The 10th meeting of the Justice and Peace Workers’ Asia-Pacific Forum (JPW 2017) is currently (11-18 February 2017) underway in Manila.
Its main objective is to revisit Populorum Progressio and identify common themes with Laudato Si’,
as well as review and strengthen the JPW response to today’s
challenges, in particularly climate change, environmental degradation,
and their effect on the poor. The specific goals are:
1. identify common themes in Populorum Progressio and Laudato Si’;
2. review the work of Justice and Peace Workers and Justice and Peace Workers’ Asia-Pacific Forum over the past 20 years;
3. identify and clarify the challenges ahead, the actions and responses for Justice and Peace Workers;
4. decide on the future of the Justice and Peace Workers’ Asia-Pacific Forum.
CCD-FABC Secretary Bishop Allwyn D'Silva was supposed to participate in JPW 2017, but could not make it for visa problems.
Still, speaking to AsiaNews, he noted that March 2017 will mark the 50th anniversary of Populorum Progressio,
which announced the creation of a new pontifical body.
In order “to
awaken in the people of God to full awareness of their mission today,”
the latter would be called “Commission of Justice and Peace,” a name
that “aptly describes its programme and goal.”
“Justice and Peace workers have been meeting for many years,” the
bishop said. “I have been part of this movement for many years as the
chairperson of Justice and Peace Commission, Mumbai. These meetings were
an occasion to learn from the experiences of others and to know the
reality in their country.”
Laudato si’ confirms and adds to Populorum Progressio. The latter speaks of human development and shows concern for the marginalised. This is also the thrust of JPW meetings. Laudato si’ adds another dimension to our work: caring for creation, and the lives of people affected by climate change.
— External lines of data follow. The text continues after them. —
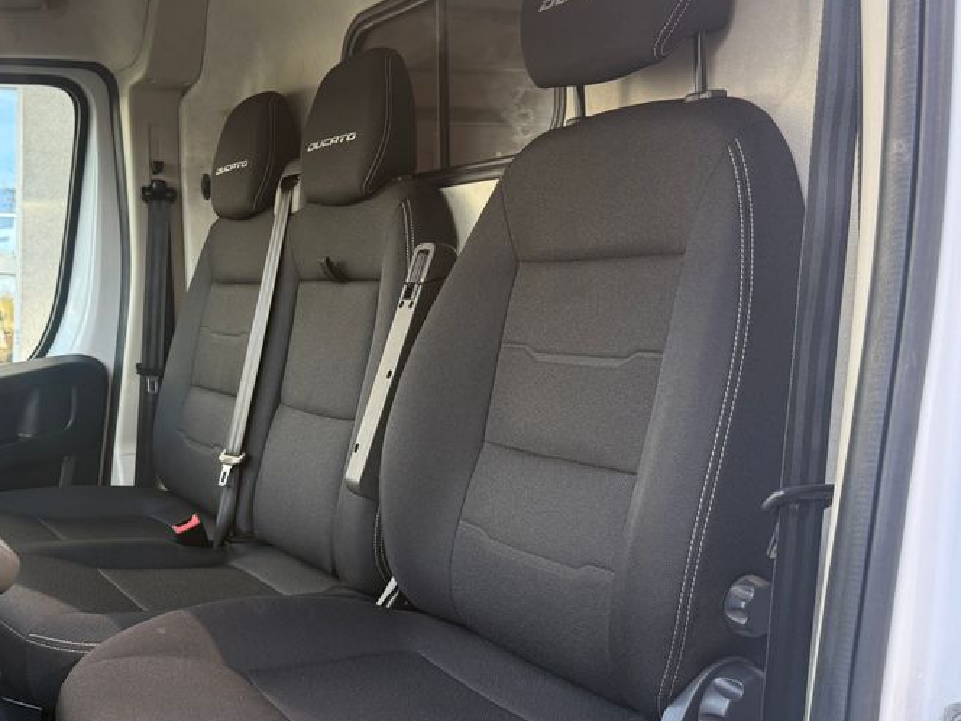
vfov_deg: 38.6
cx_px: 327
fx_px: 1027
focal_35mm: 37
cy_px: 384
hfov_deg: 49.3
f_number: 1.78
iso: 125
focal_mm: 6.76
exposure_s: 1/183
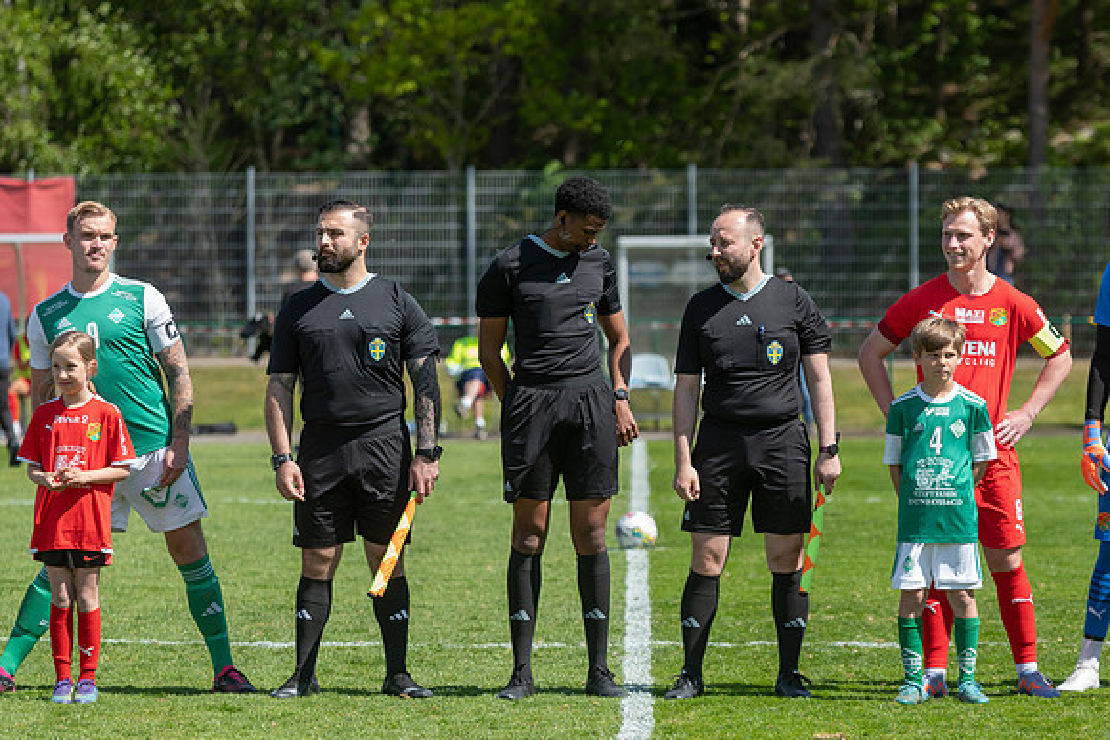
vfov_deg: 6.0
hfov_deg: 9.0
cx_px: 555
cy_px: 370
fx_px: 7054
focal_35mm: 229
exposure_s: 1/1600
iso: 320
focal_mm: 150
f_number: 4
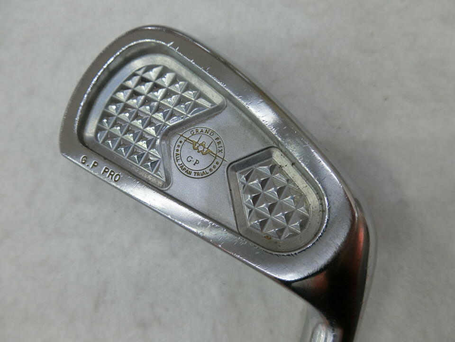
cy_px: 171
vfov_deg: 54.9
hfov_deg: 69.4
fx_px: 329
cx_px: 228
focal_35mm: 25
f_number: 2.8
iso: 100
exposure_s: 1/125
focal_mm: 5.4
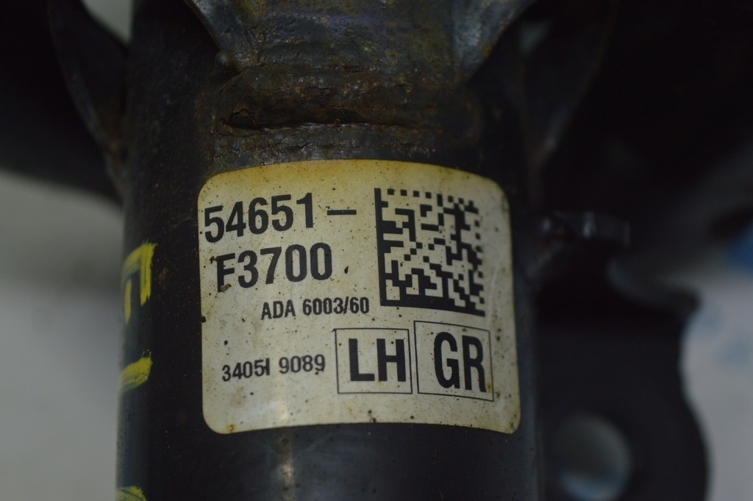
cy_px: 250
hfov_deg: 24.6
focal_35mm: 82
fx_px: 1724
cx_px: 376
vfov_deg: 16.5
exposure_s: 1/100
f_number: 5.6
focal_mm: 55
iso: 400
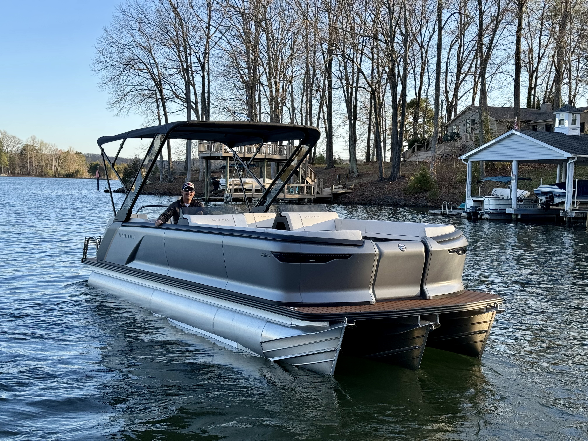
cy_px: 220
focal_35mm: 48
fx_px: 815
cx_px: 294
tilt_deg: -2.0
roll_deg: -1.2
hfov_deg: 39.7
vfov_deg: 30.3
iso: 64
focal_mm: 6.86
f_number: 1.78
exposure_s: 1/715
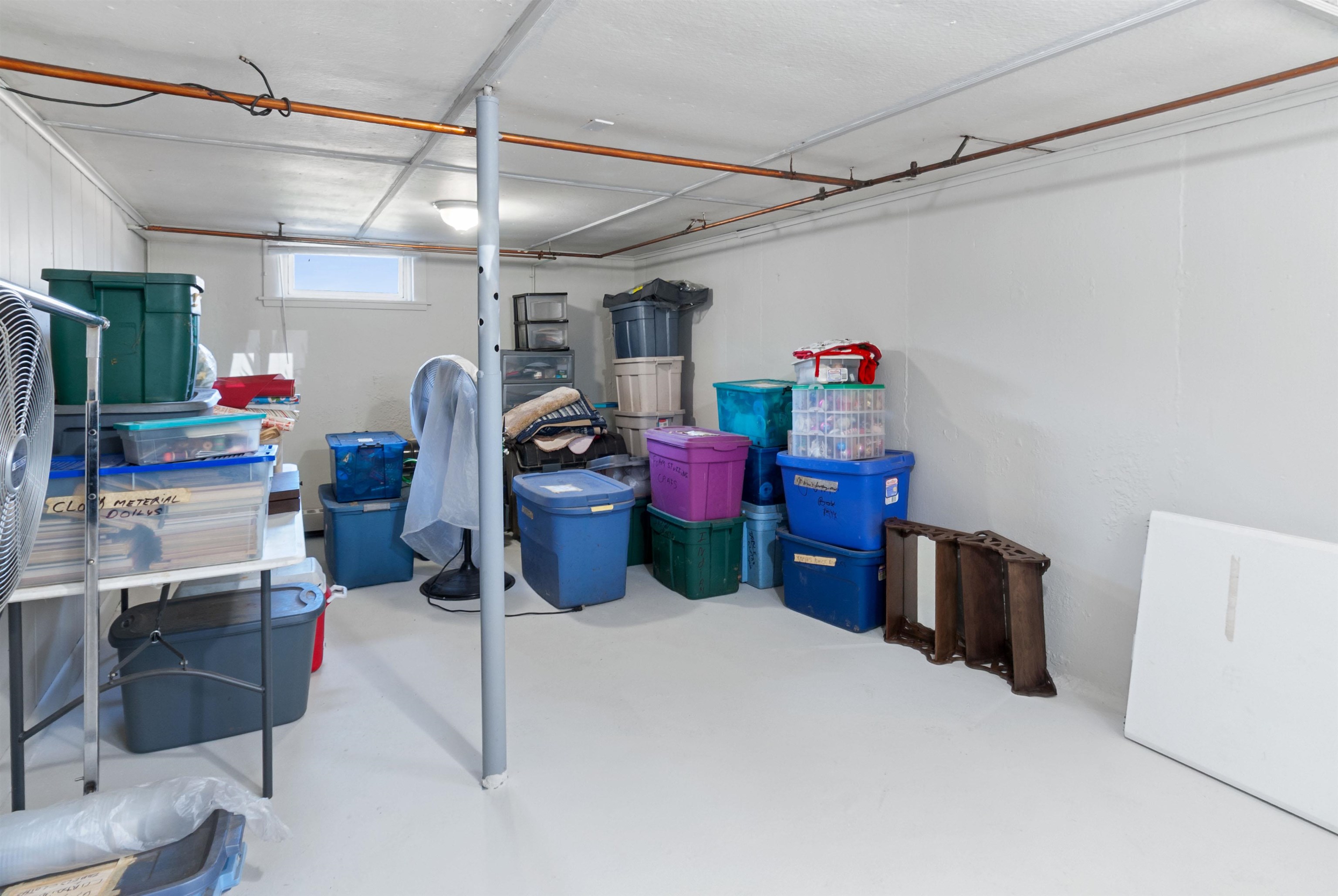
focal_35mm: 18
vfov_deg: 67.5
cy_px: 448
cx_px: 669
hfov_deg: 89.9
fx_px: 670
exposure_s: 4.5
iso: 200
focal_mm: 12
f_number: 10
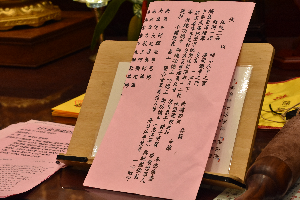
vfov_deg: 15.7
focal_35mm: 87
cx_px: 150
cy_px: 100
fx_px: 725
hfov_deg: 23.4
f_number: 7.1
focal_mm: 58
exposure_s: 1/200
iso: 1600
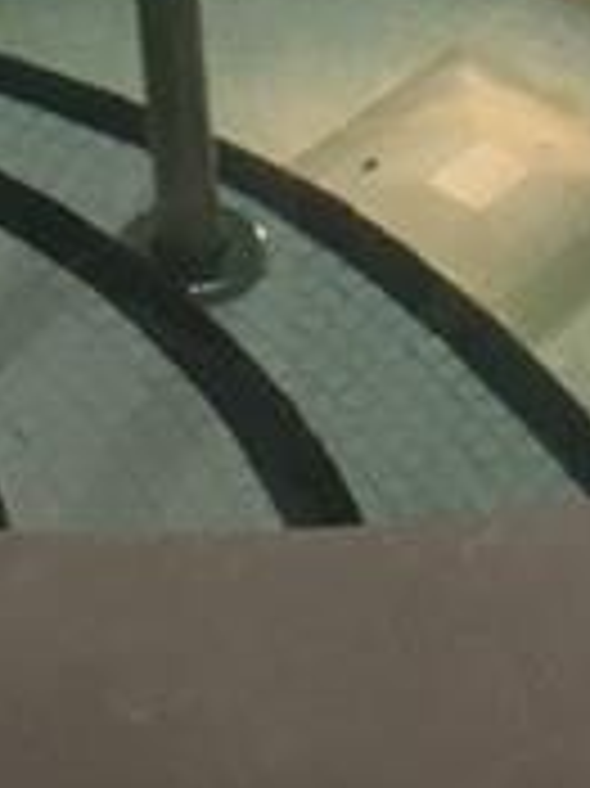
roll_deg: +0.1
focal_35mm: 199
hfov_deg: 7.4
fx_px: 4528
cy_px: -1400
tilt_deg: -15.7
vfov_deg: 8.6
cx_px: 428
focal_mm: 4.15
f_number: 2.2
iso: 80
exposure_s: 1/30
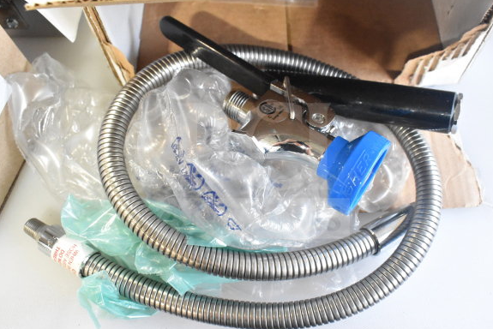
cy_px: 171
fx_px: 480
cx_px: 253
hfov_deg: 54.4
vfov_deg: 37.9
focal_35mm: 35
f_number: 7.1
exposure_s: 1/200
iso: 6400
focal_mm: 22
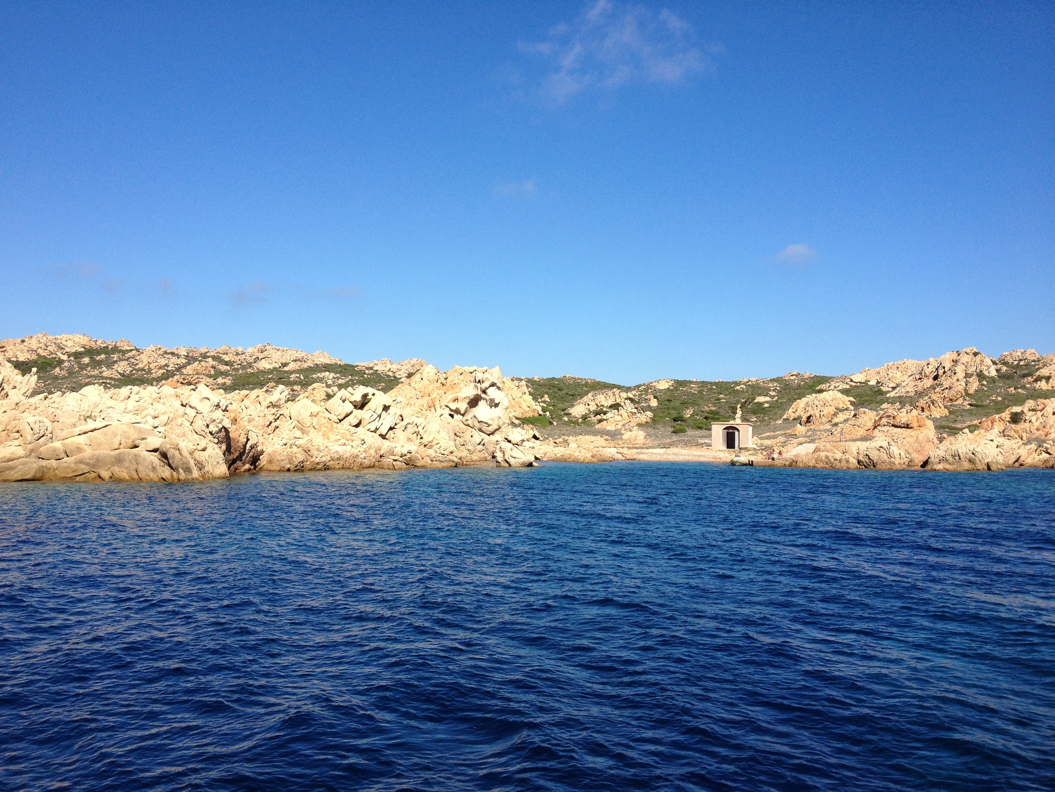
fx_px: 1067
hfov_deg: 52.6
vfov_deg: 40.7
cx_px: 528
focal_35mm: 35
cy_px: 396
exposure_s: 1/1905
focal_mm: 4.28
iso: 64
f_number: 2.4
In Laudato si’, the Holy Father noted that "Many of the poor
live in areas particularly affected by phenomena related to warming,
and their means of subsistence are largely dependent on natural reserves
and eco-systemic services such as agriculture, fishing and forestry.
They have no other financial activities or resources which can enable
them to adapt to climate change or to face natural disasters, and their
access to social services and protection is very limited” (Laudato si’: 25).
Laudato si’ goes on to say that “(t)here has been a tragic
rise in the number of migrants seeking to flee from the growing poverty
caused by environmental degradation. They are not recognized by
international conventions as refugees; they bear the loss of the lives
they have left behind, without enjoying any legal protection whatsoever.
Sadly, there is widespread indifference to such suffering, which is
even now taking place throughout our world” (LS: 25).
Whilst the communications revolution of the last decade has helped many to be aware of the worldwide environmental challenges, Laudato si’ points
out that “(t)his lack of physical contact and encounter, encouraged at
times by the disintegration of our cities, can lead to a numbing of
conscience and to tendentious analyses which neglect parts of reality.
At times this attitude exists side by side with a ‘green” rhetoric’.”
“Today, however, we have to realize that a true ecological approach
always becomes a social approach; it must integrate questions of justice
in debates on the environment, so as to hear both the cry of the earth
and the cry of the poor” (LS: 49).
The cry of the earth and creation is also a cry of the poor and marginalised.